**What you should do:**
Please write out, character for character, the part of the rows below that opens with the line containing "## Objective" and closes with the line containing "To accomplish this", including both of those lines.
Records provided START
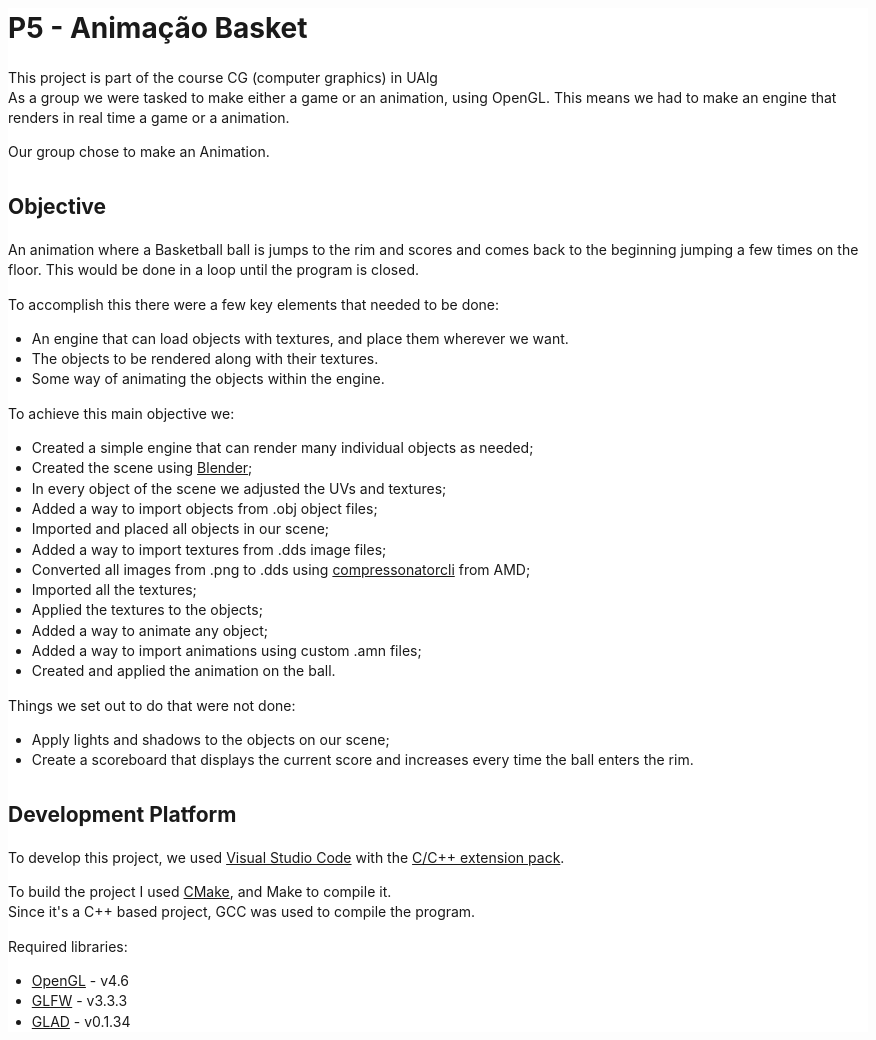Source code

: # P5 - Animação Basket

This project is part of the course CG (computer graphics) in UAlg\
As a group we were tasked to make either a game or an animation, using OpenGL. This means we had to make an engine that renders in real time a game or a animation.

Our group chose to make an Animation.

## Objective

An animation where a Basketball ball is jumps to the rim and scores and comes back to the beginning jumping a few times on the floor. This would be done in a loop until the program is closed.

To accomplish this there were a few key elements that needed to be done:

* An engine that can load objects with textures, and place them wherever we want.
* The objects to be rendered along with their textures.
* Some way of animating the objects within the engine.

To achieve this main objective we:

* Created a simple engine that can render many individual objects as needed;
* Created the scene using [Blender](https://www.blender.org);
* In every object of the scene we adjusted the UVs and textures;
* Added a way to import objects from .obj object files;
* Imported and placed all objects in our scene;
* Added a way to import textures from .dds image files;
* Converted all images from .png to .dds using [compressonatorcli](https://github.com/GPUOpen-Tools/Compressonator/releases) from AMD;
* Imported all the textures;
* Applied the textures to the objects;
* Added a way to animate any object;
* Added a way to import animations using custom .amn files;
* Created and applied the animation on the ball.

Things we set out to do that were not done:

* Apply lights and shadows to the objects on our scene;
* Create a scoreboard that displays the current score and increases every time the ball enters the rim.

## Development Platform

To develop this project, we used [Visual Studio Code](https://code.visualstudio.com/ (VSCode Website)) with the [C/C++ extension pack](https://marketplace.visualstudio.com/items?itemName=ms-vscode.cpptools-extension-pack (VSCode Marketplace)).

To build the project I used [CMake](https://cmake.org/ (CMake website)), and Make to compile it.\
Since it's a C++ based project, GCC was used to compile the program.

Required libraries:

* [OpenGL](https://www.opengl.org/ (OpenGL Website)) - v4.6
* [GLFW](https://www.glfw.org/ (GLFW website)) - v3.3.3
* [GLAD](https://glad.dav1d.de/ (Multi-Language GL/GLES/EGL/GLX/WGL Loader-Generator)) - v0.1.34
Records provided END
**Response:**
## Objective

An animation where a Basketball ball is jumps to the rim and scores and comes back to the beginning jumping a few times on the floor. This would be done in a loop until the program is closed.

To accomplish this there were a few key elements that needed to be done:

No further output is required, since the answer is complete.